If you’ve fallen behind on your taxes, can a bankruptcy help?
Many people erroneously believe that taxes can’t be discharged through bankruptcy — but that’s untrue. While there are limitations on what you can do, bankruptcy may be a viable recourse for some people.
Here are three questions you need to ask yourself before you try:
1. What years are involved in the debt?
Only old tax debt can be discharged. In order to be discharged, the debt must involve a tax return that was supposed to be filed (including any extensions) at least three years prior to your bankruptcy. In addition, you must have actually filed your taxes for that year a minimum of two years prior to your bankruptcy. You cannot file bankruptcy on tax debt from unfiled returns.

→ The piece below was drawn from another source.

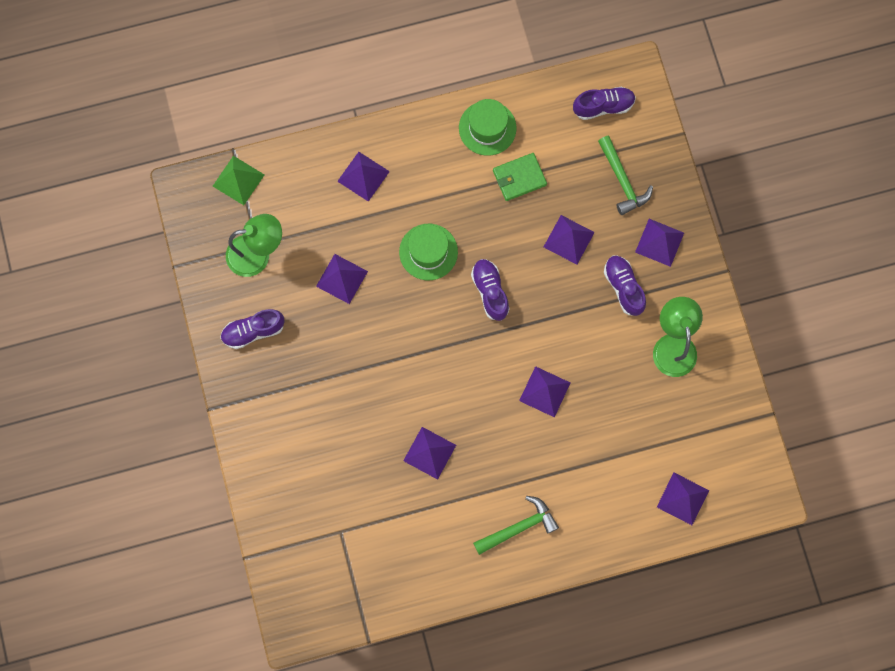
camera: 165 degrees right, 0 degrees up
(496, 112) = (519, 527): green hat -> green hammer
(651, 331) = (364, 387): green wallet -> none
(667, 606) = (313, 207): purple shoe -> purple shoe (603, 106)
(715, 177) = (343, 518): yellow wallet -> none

2. How much time has elapsed since you incurred the debt?
You incurred the debt the day that the Internal Revenue Service (IRS) determined that you owed it. That assessment may have occurred when you filed your tax return (if you showed a balance due but couldn’t pay) or as the result of an audit. A bankruptcy can only discharge debt that is at least 240 days past the assessment.

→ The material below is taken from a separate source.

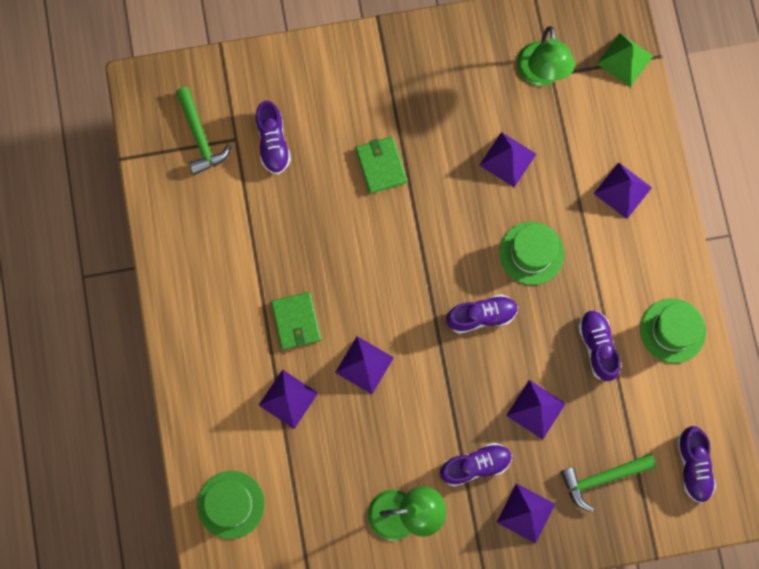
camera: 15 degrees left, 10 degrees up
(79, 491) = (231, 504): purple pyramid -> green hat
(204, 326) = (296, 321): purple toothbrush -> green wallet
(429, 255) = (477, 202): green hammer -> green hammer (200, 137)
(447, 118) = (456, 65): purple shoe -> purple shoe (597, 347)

3. Was the debt honestly incurred?
Most tax debt comes from two sources: self-employed people who simply haven’t been able to keep up with their tax obligations, and people who made honest mistakes on their tax returns. As long as you didn’t knowingly commit tax fraud, you should eventually be able to discharge the debt through bankruptcy.
If tax debt is pressing down on you, take hope in the knowledge that there are solutions. A consultation with a bankruptcy attorney may provide them.